54: The MPC would take the actions necessary to return inflation to the 2% target sustainably in the medium term, in line with its remit. The Committee would, as always, consider and decide the appropriate level of Bank Rate at each meeting.
55: The Chair invited the Committee to vote on the proposition that:
- Bank Rate should be increased by 0.75 percentage points, to 3%.
56: Seven members (Andrew Bailey, Ben Broadbent, Jon Cunliffe, Jonathan Haskel, Catherine L Mann, Huw Pill and Dave Ramsden) voted in favour of the proposition. Two members voted against the proposition. Swati Dhingra preferred to increase Bank Rate by 0.5 percentage points, to 2.75%, and Silvana Tenreyro preferred to increase Bank Rate by 0.25 percentage points, to 2.5%.
57: At its September 2022 meeting, the MPC had voted to begin sales of UK government bonds. On 28 September, the Bank’s Executive had postponed the start of these gilt sale operations, in light of the dysfunctional market conditions at that time. In a Market Notice published on 20 October, the Bank had announced that, for 2022 Q4, gilt sale operations would be distributed evenly across the short and medium maturity sectors only. The first gilt sale operation, of £750 million, had taken place on 1 November.
58: The first operation in the corporate bond sales programme had taken place on 27 September. On 11 October, in light of the dysfunctional market conditions at that time, the Bank had temporarily paused its corporate bond sales operations for two weeks. Sales had restarted on 25 October.

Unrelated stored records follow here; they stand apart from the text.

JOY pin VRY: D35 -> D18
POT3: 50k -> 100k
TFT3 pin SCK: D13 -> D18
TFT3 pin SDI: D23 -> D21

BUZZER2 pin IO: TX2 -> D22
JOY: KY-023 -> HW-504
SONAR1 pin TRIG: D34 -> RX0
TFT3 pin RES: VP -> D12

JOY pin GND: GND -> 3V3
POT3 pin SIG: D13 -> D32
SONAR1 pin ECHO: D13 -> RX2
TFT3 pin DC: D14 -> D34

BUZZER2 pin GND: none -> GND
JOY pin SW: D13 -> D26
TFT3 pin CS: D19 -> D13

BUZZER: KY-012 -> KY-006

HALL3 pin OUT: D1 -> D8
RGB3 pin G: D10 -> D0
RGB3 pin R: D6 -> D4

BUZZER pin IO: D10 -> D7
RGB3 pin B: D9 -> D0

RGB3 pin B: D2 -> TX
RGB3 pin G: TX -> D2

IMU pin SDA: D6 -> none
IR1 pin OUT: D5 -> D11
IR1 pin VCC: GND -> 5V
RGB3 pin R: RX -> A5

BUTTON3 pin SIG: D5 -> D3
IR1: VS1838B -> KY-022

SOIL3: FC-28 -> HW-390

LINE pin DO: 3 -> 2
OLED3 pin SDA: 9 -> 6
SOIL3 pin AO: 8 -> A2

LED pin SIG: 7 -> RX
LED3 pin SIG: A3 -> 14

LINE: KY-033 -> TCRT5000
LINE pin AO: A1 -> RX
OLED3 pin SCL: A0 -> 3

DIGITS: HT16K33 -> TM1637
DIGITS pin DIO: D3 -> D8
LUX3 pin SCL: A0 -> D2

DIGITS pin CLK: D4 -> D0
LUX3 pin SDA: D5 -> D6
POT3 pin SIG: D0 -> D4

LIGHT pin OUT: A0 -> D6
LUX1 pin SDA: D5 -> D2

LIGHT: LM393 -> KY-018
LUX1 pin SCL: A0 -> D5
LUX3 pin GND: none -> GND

59: On 2 November 2022, the total stock of assets held for monetary policy purposes was £854 billion, comprising £837 billion of UK government bond purchases and £17.4 billion of sterling non‐financial investment‐grade corporate bond purchases.
60: The following members of the Committee were present:
- Andrew Bailey, Chair
- Ben Broadbent
- Jon Cunliffe
- Swati Dhingra
- Jonathan Haskel
- Catherine L Mann
- Huw Pill
- Dave Ramsden
- Silvana Tenreyro
- Clare Lombardelli was present as the Treasury representative.
61: As permitted under the Bank of England Act 1998, as amended by the Bank of England and Financial Services Act 2016, David Roberts was also present on 26 and 28 October, as an observer for the purpose of exercising oversight functions in his role as a member of the Bank’s Court of Directors.